== Trecho da página

Um ano do voo do Gripen no Brasil: retrospectiva e futuro

Há um ano, do Aeroporto Internacional de Navegantes (SC), numa tarde de sol entre nuvens e temperatura amena de aproximadamente 24ºC, o primeiro caça F-39E Gripen do Brasil ganhava o céu do país em seu voo inaugural.

Com camuflagem em dois tons de cinza e a bandeira brasileira estampada no estabilizador vertical, o piloto de teste chefe da Saab, Marcus Wandt, conduziu a aeronave num voo de aproximadamente uma hora de duração até a unidade da Embraer em gavião Peixoto, interior do estado de São Paulo, escoltado pelo F-5EM FAB 4844 e pelo F-5FM FAB 4807, ambos do 1º/14º GAV “Esquadrão Pampa”.

O F-39 Gripen decolando de Navegantes, com o pós combustor acionado. Foto: João Paulo Moralez

No espaço de um ano a aeronave já atingiu importantes marcos na continuação do desenvolvimento do programa, enquanto agora a FAB espera receber os quatro primeiros exemplares para operação no 1º Grupo de Defesa Aérea, em Anápolis (GO).

 

Translado

O caça que vai guarnecer a defesa do espaço aéreo brasileiro pelas próximas décadas chegou totalmente montado a bordo do navio de cargas Elke AG, de bandeira de Antígua e Barbuda, apenas sem as rodas do trem de pouso principal e o assento ejetável, um procedimento normal adotado pela empresa em várias outras ocasiões num transporte deste tipo.

====
== Dados selecionados

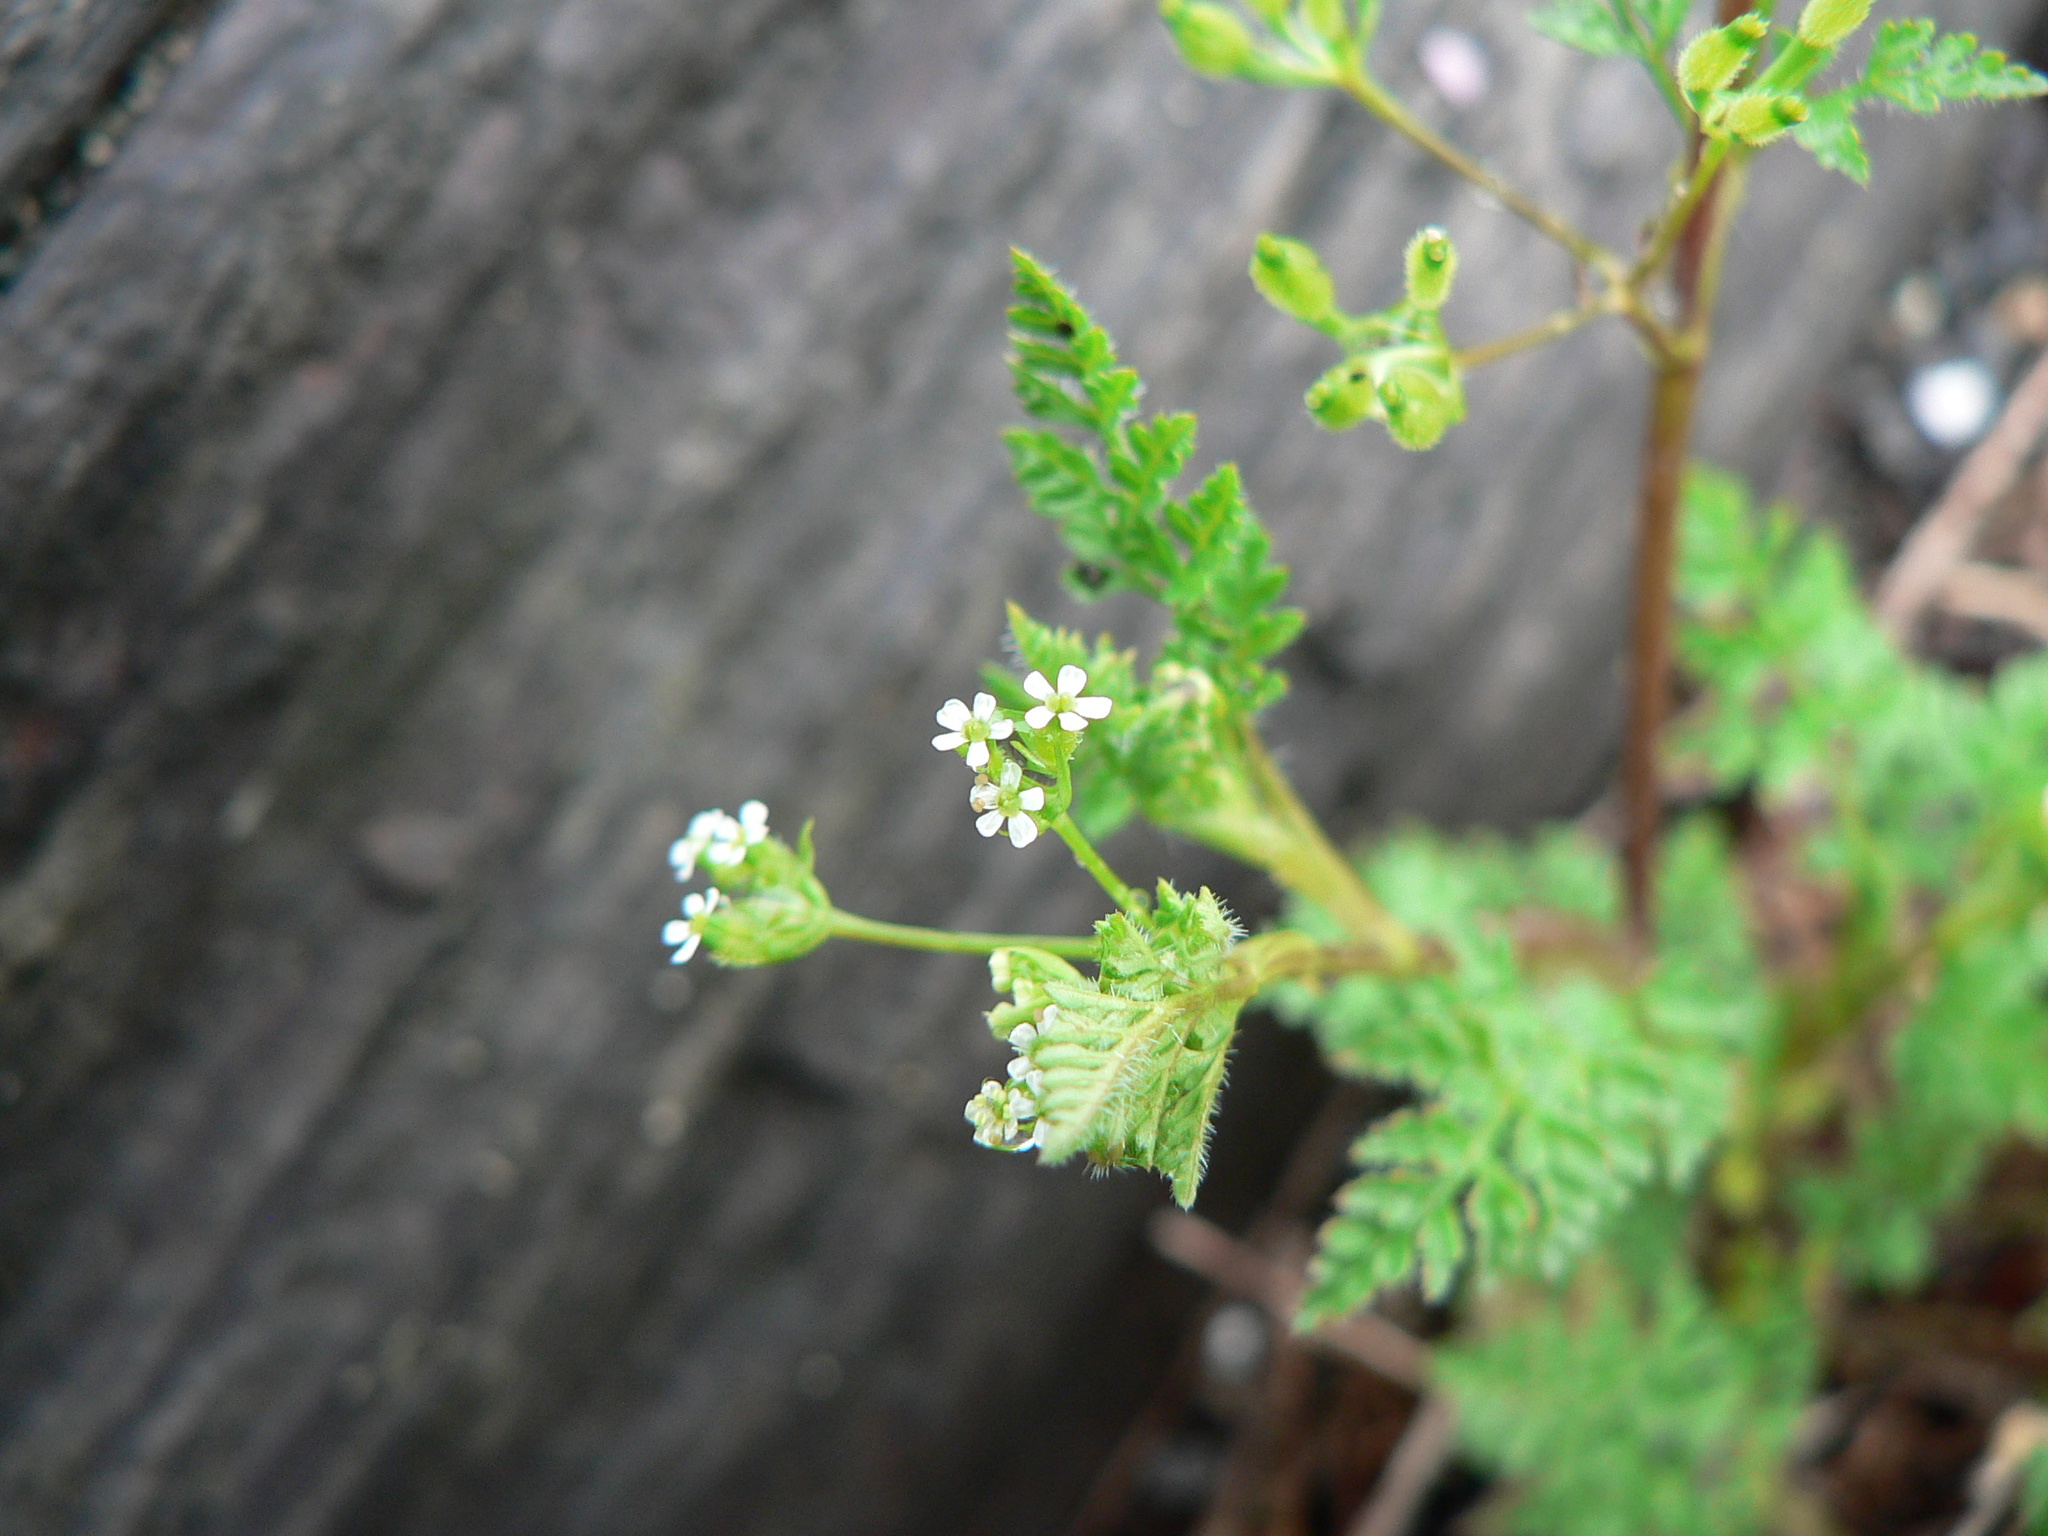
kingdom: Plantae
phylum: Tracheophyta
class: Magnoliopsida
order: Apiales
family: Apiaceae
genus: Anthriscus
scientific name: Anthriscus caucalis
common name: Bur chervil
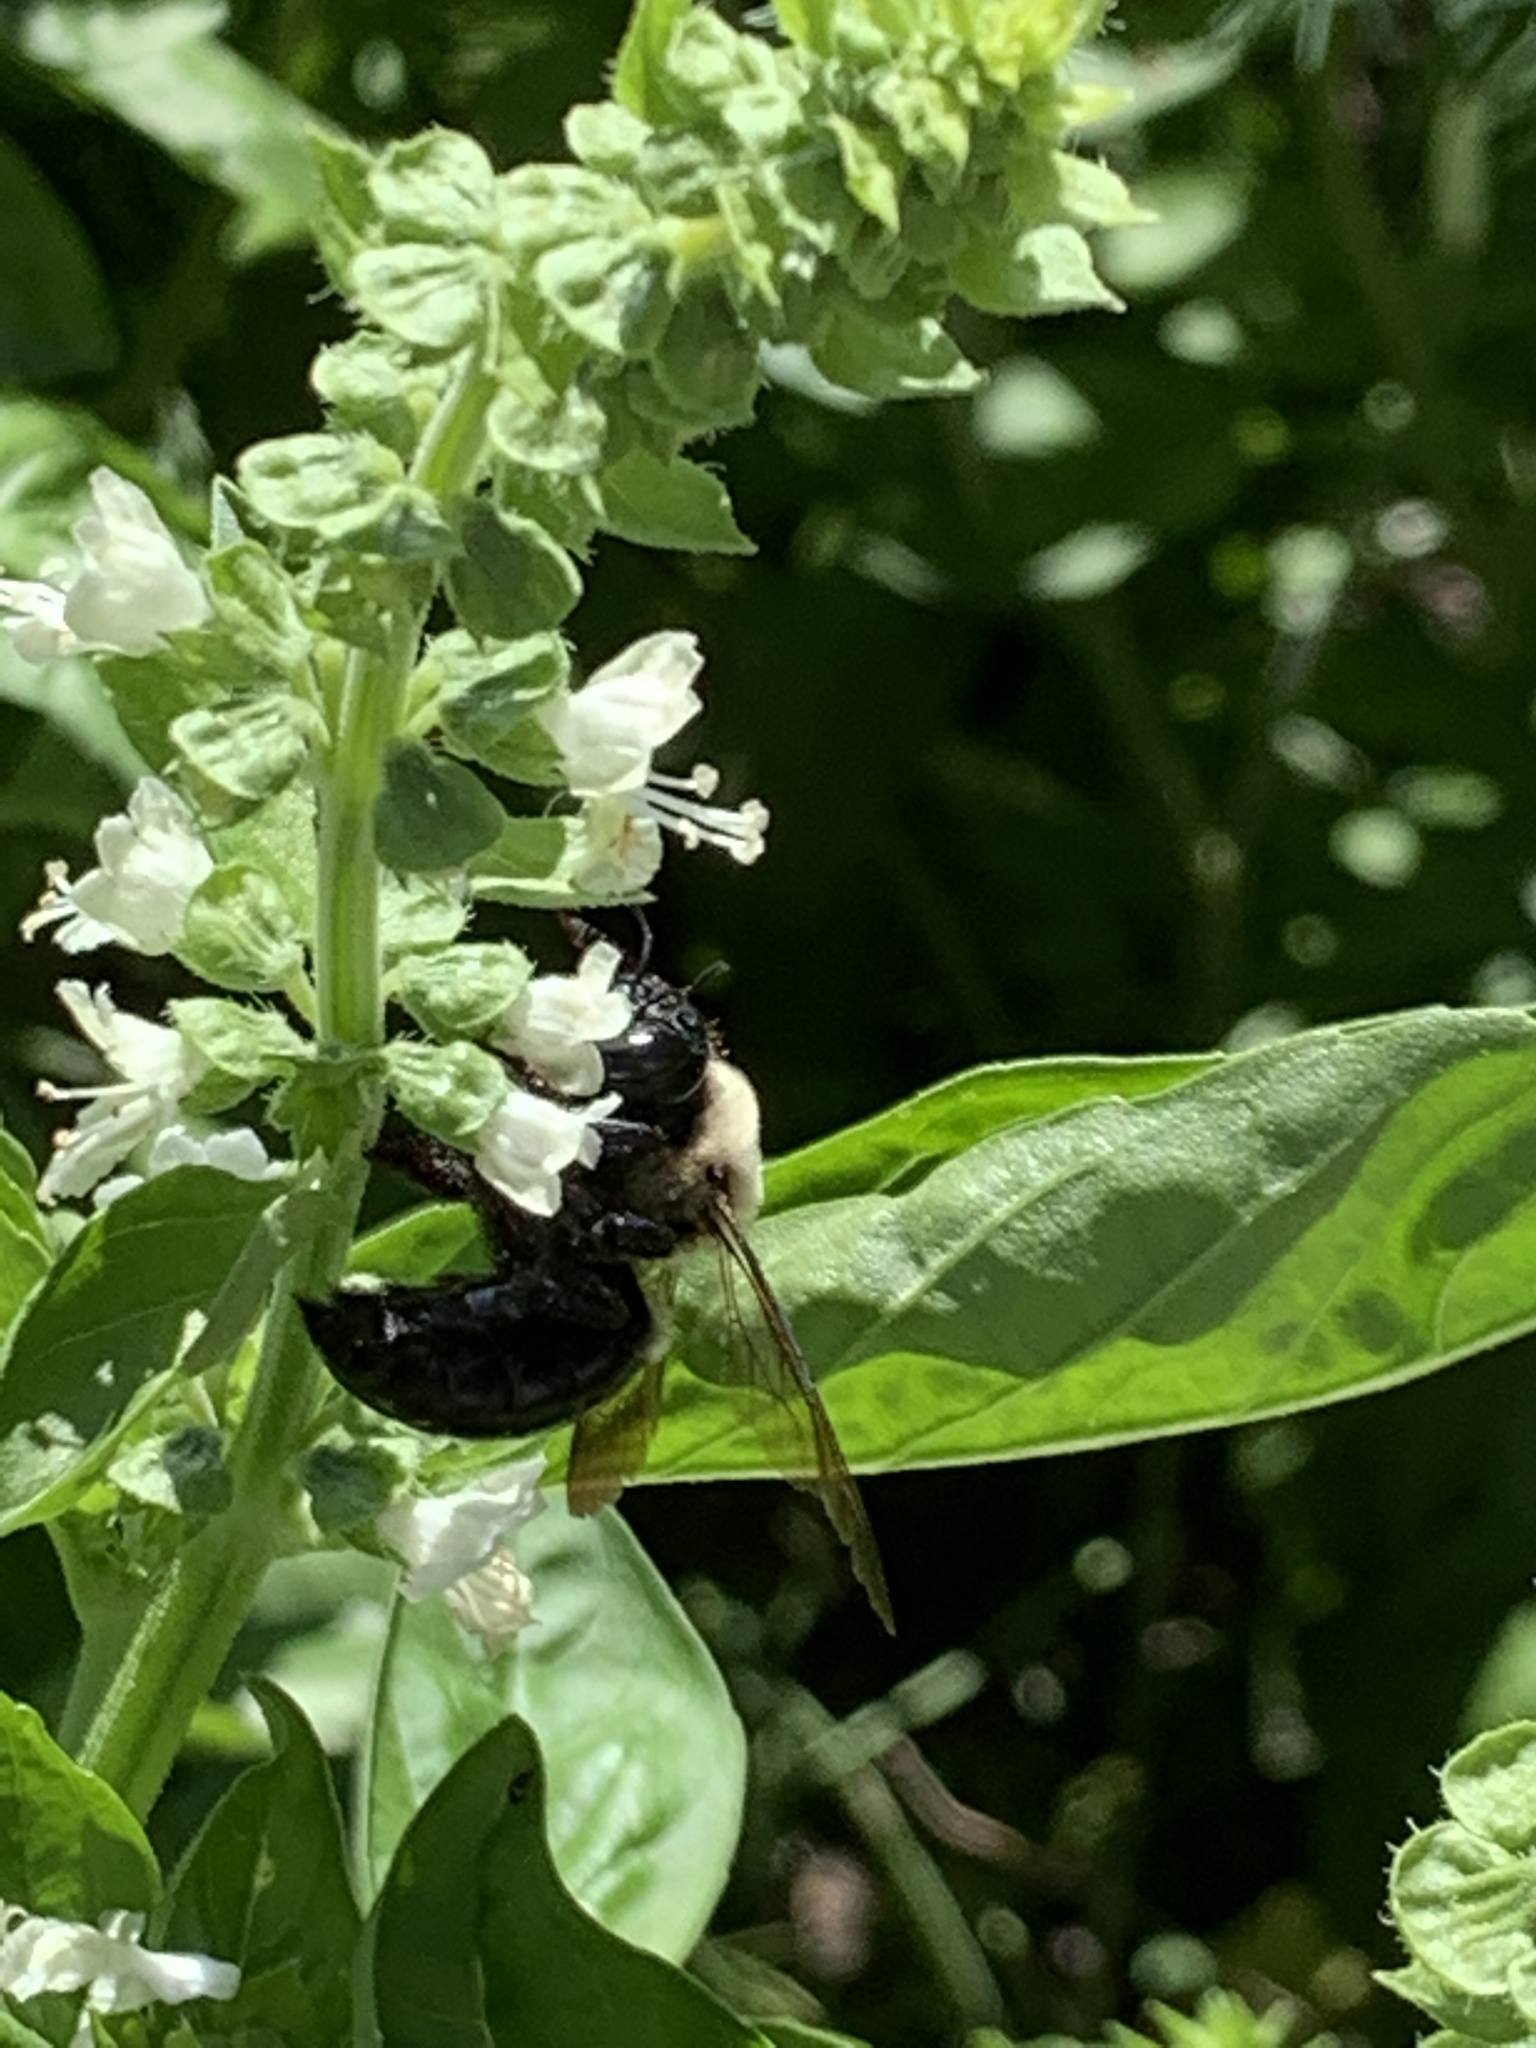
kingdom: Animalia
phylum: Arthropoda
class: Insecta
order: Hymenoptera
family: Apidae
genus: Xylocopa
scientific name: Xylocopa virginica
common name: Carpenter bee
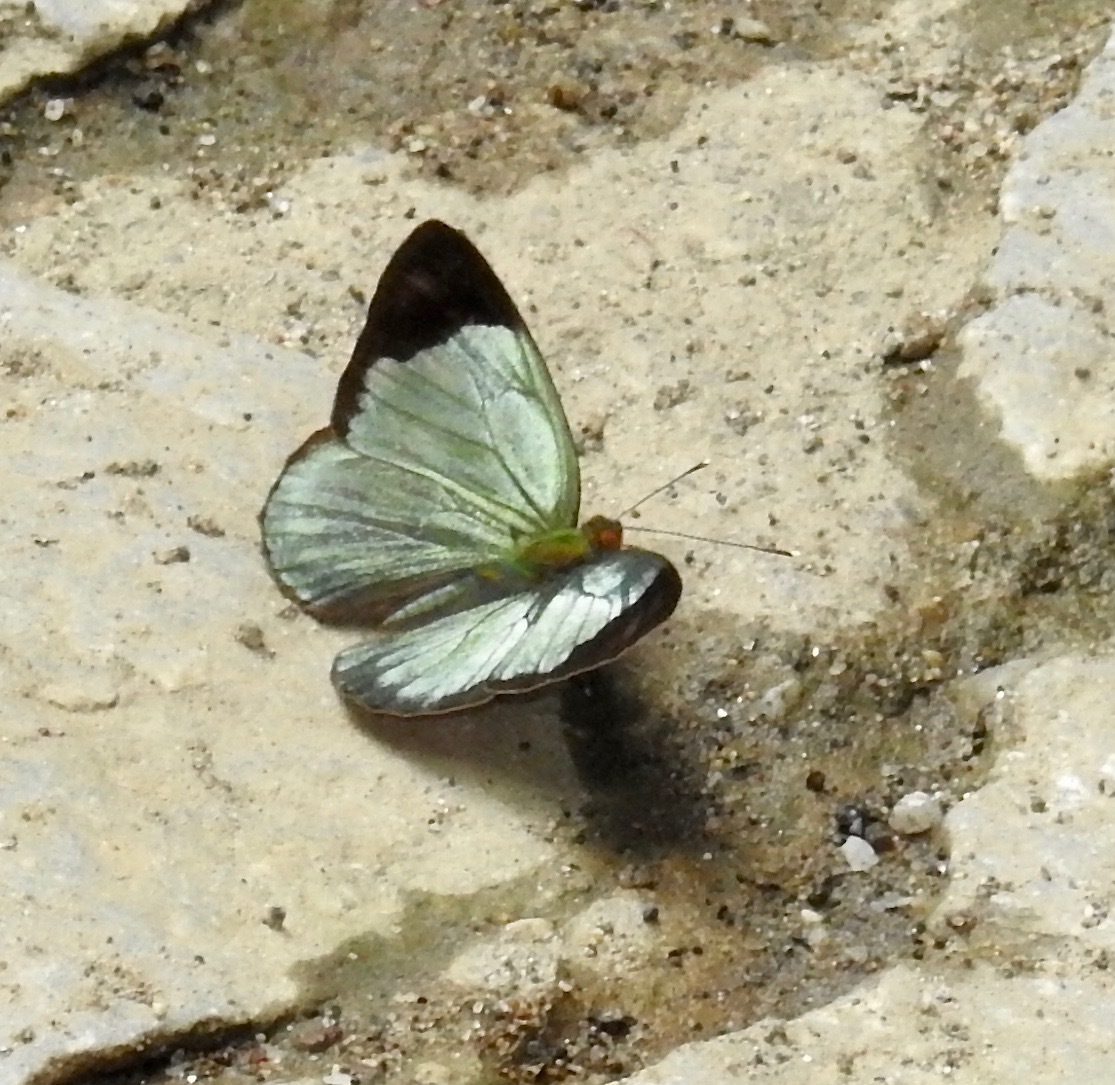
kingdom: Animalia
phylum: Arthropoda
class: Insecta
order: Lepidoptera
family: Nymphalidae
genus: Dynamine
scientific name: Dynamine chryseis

====

(Tarefa escrita A):
No texto sobre o Gripen, quem conduziu a aeronave no voo inaugural?
(Tarefa escrita B):
Liste todas as aeronaves que o texto sobre o Gripen identifica por modelo.
(Tarefa escrita C):
Transcreva do texto sobre o Gripen o trecho que vai de "No espaço de" até "transporte deste tipo.", inclusive.

(Solução completa A):
Marcus Wandt, piloto de teste chefe da Saab.

(Solução completa B):
- F-39E Gripen
- F-5EM FAB 4844
- F-5FM FAB 4807

(Solução completa C):
No espaço de um ano a aeronave já atingiu importantes marcos na continuação do desenvolvimento do programa, enquanto agora a FAB espera receber os quatro primeiros exemplares para operação no 1º Grupo de Defesa Aérea, em Anápolis (GO).

 

Translado

O caça que vai guarnecer a defesa do espaço aéreo brasileiro pelas próximas décadas chegou totalmente montado a bordo do navio de cargas Elke AG, de bandeira de Antígua e Barbuda, apenas sem as rodas do trem de pouso principal e o assento ejetável, um procedimento normal adotado pela empresa em várias outras ocasiões num transporte deste tipo.